Attorney General David Eby is asking for Liberal leader Andrew Wilkinson’s help to obtain agreement of the previous government to waive cabinet privilege on documents related to money laundering.
In a letter sent to Wilkinson on Friday, Eby suggested the documents would help stop criminal activities at casinos.
“The information found in these documents would contribute to our efforts in finding ways to comprehensively end such criminal practices in BC casinos and throughout BC’s economy though avoiding failed measures already attempted by previous administrations,” the letter said.
“I can commit, on behalf of the government, that information from these documents would remain confidential.”
The German report, which was compiled by investigator Peter German, was commissioned by the current government to understand how far money laundering had spread in B.C. casinos.
LISTEN: Attorney General David Eby explains his request to the BC Liberals
German found widespread money laundering in gambling facilities and also suggested that criminal activity could be taking place in the real estate market, at horse tracks and in the luxury car market.
Eby said the documents would help to implement the German report’s recommendations.
“It is our government’s desire to continue to aggressively pursue measures to counter money laundering, but to do so in a manner that does not duplicate unsuccessful efforts from previous governments,” reads the letter.
In an interview with CKNW’s Simi Sara, Eby said he expects the Liberals to turn the documents over but isn’t sure how helpful they will be.
“We don’t know what exists on gambling. To be totally blunt I don’t think anything useful exists,” said Eby
“If they don’t consent I suspect the reality is there is nothing there and they are quite embarrassed by it. I do have a hard time imagining they won’t consent.”
The government could pass a law requiring the documents to be turned over but Eby says it should not have to come to that.
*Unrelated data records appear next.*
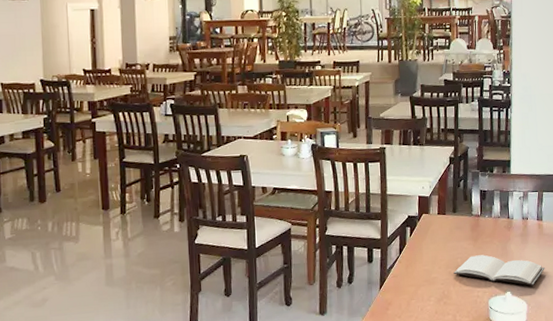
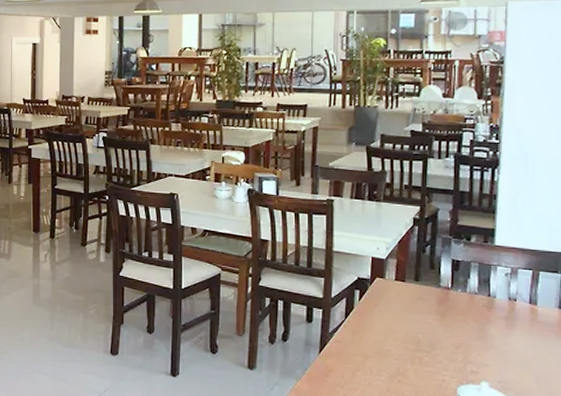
book: present [453,255,545,286] -> none [412,333,538,380]

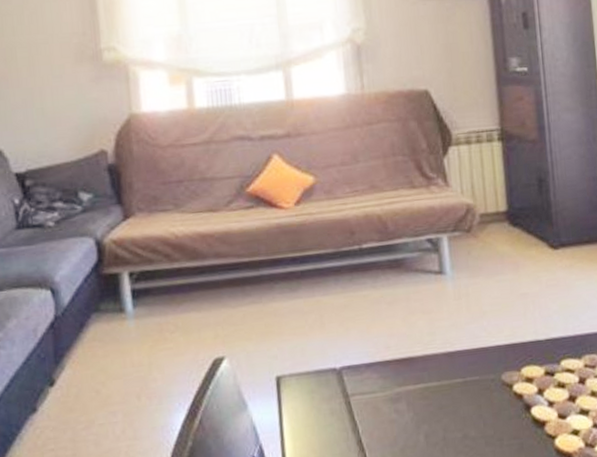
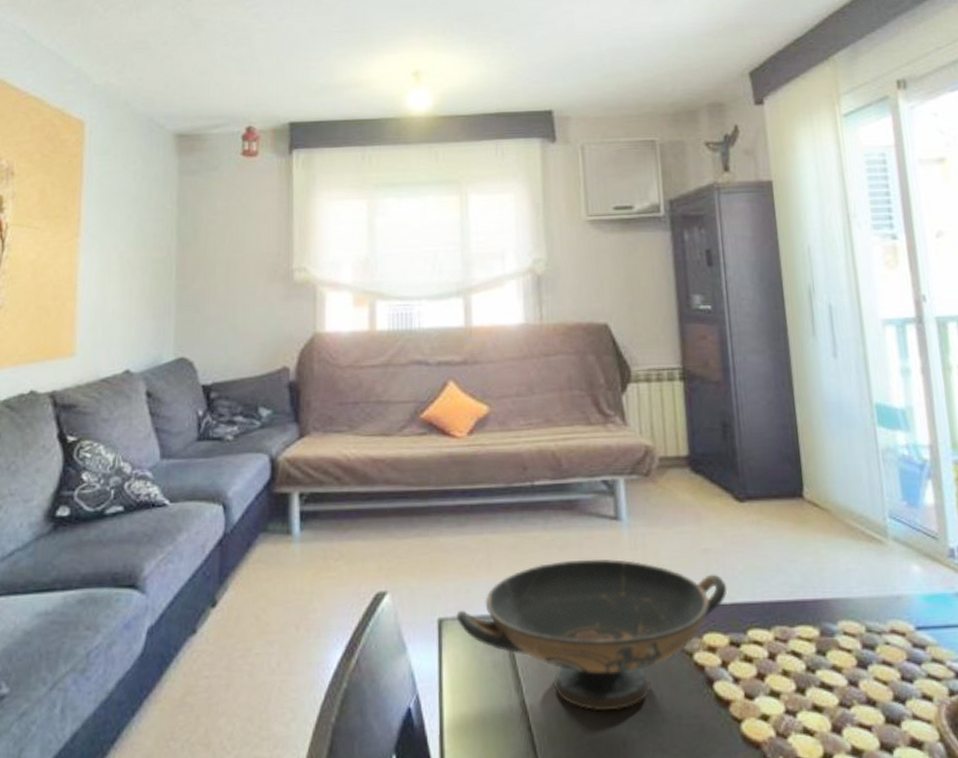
decorative bowl: none [293,309,543,443] -> present [456,559,727,712]

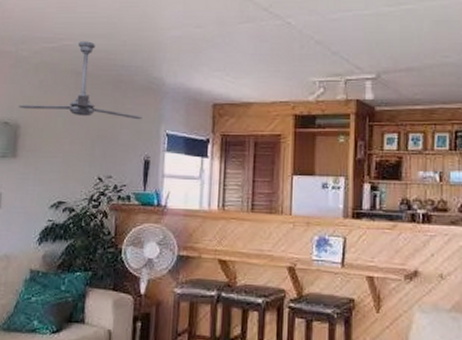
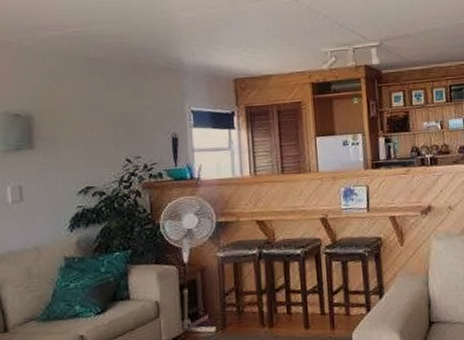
ceiling fan: present [18,41,142,120] -> none [28,27,165,102]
“We could certainly pass a law that would hopefully give us access to this. But there is a constitutional principal around cabinet confidence, around people in cabinet being able to have open debates in a confidential way and we respect that convention. But in this regard it would be really useful to have that information,” said Eby.
Wilkinson is unavailable for comment today because he is travelling. Opposition House Leader Mary Polak released a statement calling this an ‘example of the Attorney General playing politics with a serious issue’.
“His request to release confidential cabinet documents, which was released to media before the opposition had an opportunity to review, will be given the consideration it deserves. A formal response will be made in due course and provided in writing,” said Polak.
“Instead of playing games with confidential cabinet documents, the Attorney General should focus on implementing the recommendations from the German Report and pursuing charges against those who have broken the law.”
The previous government has been widely criticized for a lack of action in cracking down on money laundering in casinos.
The former head of B.C.’s Integrated Illegal Gambling Enforcement Team (IIGET) said the Liberals didn’t crack down on money laundering in casinos because they didn’t want to disrupt the flow of money.
Fred Pinnock said the previous government were well aware of what was happening in casinos.
“Fault lies at the feet of the BC Liberals while they were in government and senior management of the RCMP in this province,” said Pinnock.
“They all knew what was going on in those casinos and racetracks. Primarily casinos, in particular, the big ones. It was wild west in those large casinos where organized criminal activity was running amok.”
LISTEN: B.C. attorney general asks BC Liberals to waive cabinet privilege on money laundering documents
Former solicitor general Rich Coleman has rejected the idea that his government was “addicted” to the casino profits.
He also rejected the notion that the government held any influence over B.C. RCMP decision-making because of the pending renewal of the provincial policing contract. The contract was ultimately renewed by the former government.
WATCH HERE: Extended interview: Former head of B.C.’s illegal gambling enforcement team had raised concerns
In responding to Pinnock’s accusations on behalf of the former government, Coleman said he was comfortable with the way he acted while in charge of the gaming file.
“The reality is what he is saying is inflammatory and it isn’t correct,” said Coleman. “The reality is that no one interfered with his ability to do his job from a political perspective.”
The Joint Integrated Gaming Investigation Team was established under the Liberals’ watch in 2015, after widespread reporting on money laundering in casinos.
That team was responsible for dealing with organized crime and money laundering such facilities.
The German report noted that the team’s establishment led to a 60-per-cent dropoff in the number of suspicious transactions reported at casinos.
German interviewed Coleman for the report and concluded that there were significant impacts from the decision to rid the province of IIGET in 2009.
“The loss of IIGET meant that the future rise of loan sharking, money laundering and organized crime in casinos, let alone illegal gaming outside of casinos, remained primarily with (BC Lottery Corp. and Gaming Policy and Enforcement Branch) to sort out,” German’s report said.